Rahmetli dedem, seferberlikte evinden ayrılıp askere gitmiş.
Henüz 3 aylık evliymiş.
Aradan 5 yıl geçip oğullarından haber alamayan babası ve annesi, nineme “bak kızım, oğlumuz gitti, belki de şehit olmuştur. Gel seni temiz süt emmiş biriyle elimizle evlendirelim” demişler.
Rahmetli ninem karşı çıkmış, “hayır, o dönecek” demiş ve beklemeyi sürdürmüş.
Aradan 11 yıl geçmiş.
Bir gün, sırım gibi bir adam selam verip eve gelmiş, babasının anasının elini öpmüş ve 11 yıldır ayrı olduğu, kendisini umutla bekleyen eşiyle kucaklaşmış.
Bir zaman sonra annem dünyaya gelmiş.
Başka da çocukları olmamış.
Nüfus kaydına göre annem 1334 yılında doğmuş.
Miladi takvime göre 1918 yılında.
Annem hep “ben cumhuriyet çocuğuyum” diye, her kadının özelliklerinden biri olan yaşını küçük göstermeye çalışır.
Şimdilerde hafıza kaybı yaşıyor.
Sıkıntılar içinde, beni bile tanımadığı zamanlar oluyor.
Her neyse, rahmetli dedem, 11 yıllık askerlikten döndükten sonra, çevreden bazılarının “Mehmet Çavuş, devlet size maaş bağlıyor, başvursana” dediklerinde, “ben maaş için değil vatan için savaştım” diye onurlu bir dik duruş sergilemiş ve devletin bağlayacağı maaşa dönüp bakmamış.
Dedemi çok iyi anımsıyorum.
Ben, ilkokul 2. ya da 3. sınıfa giderken onu kaybettik. 1951 veya 1952 yılıydı.
Onurlu, dürüst, çevresinde uzlaştırıcı, saygın bir kişi olarak tanınan yiğit bir insandı.
Dedem, 11 yıl askerlikten sonra yurduna dönmüş, gazilik maaşının elinin tersiyle itmiş, esnaf olarak yaşamını sürdürmüştü.
11 yıl askerlik…
Seferberlik dahil 11 yıl.
Sıhhiye çavuşuymuş.
Birkaç yerinde kurşun yarası vardı, omzunda, sol böğründe…
Ölmemiş, direnmiş ve yeniden yurduna, evine dönmüştü.
Otoriter ama mütevazi bir adamdı.
Şimdilerde kimin gazi, kimin şehit olduğu belli değil.
Komutanın, pimini çektiği bombayı ellerine verdiği erler, bomba patlayınca ölüyor. Bunların şehit olup olmadıkları tartışılıyor.

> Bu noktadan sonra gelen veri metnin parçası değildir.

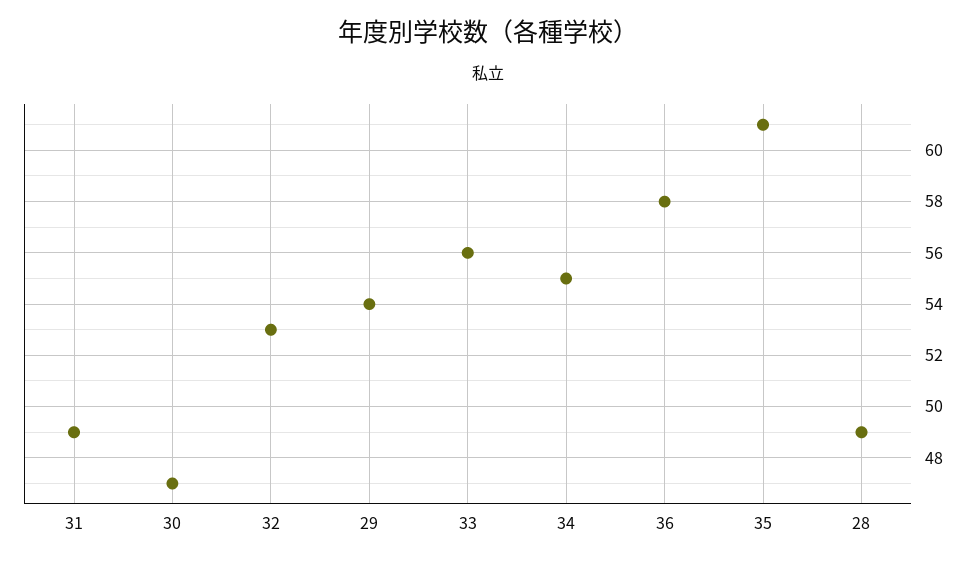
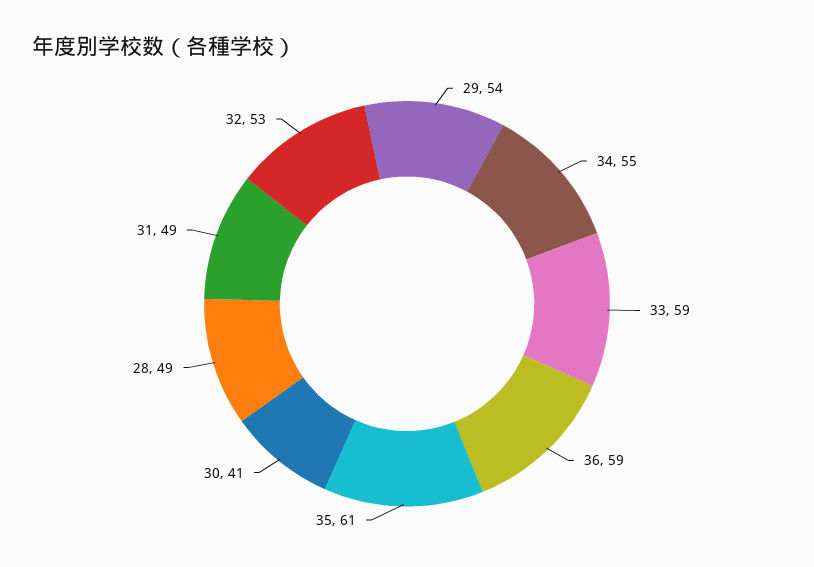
30: 47 -> 41
33: 56 -> 59
36: 58 -> 59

Aile, “oğlumuz şehittir” diyerek davalar açıyor.
Bel altı uçkur öykülerinin haber sayıldığı günümüzde, kim gazi, kim şehit araştırması yapan, haberini takip eden yok.
Dedemin bu öyküsünü neden yazdım?
“Ben maaş için değil, vatanım için savaştım” dediği için.
Böyle bir dedenin torunu olduğum için de gurur duyuyorum.
Gaziliğin, şehitliğin ne demek olduğunu herkesin bir kez daha düşünmesini diliyorum.
Bu işin ucuzlatılması da ağrıma gidiyor.
Son model lüks arabasıyla hastaneye gidip yeşil kartla muayene olan, ardından da çıkıp camiye namaz kılmaya gidenler için çekilmedi bunca çile.
Rahmetli dedem şimdi kalkıp çevresine bir baksa, hepimizin yüzüne tükürür.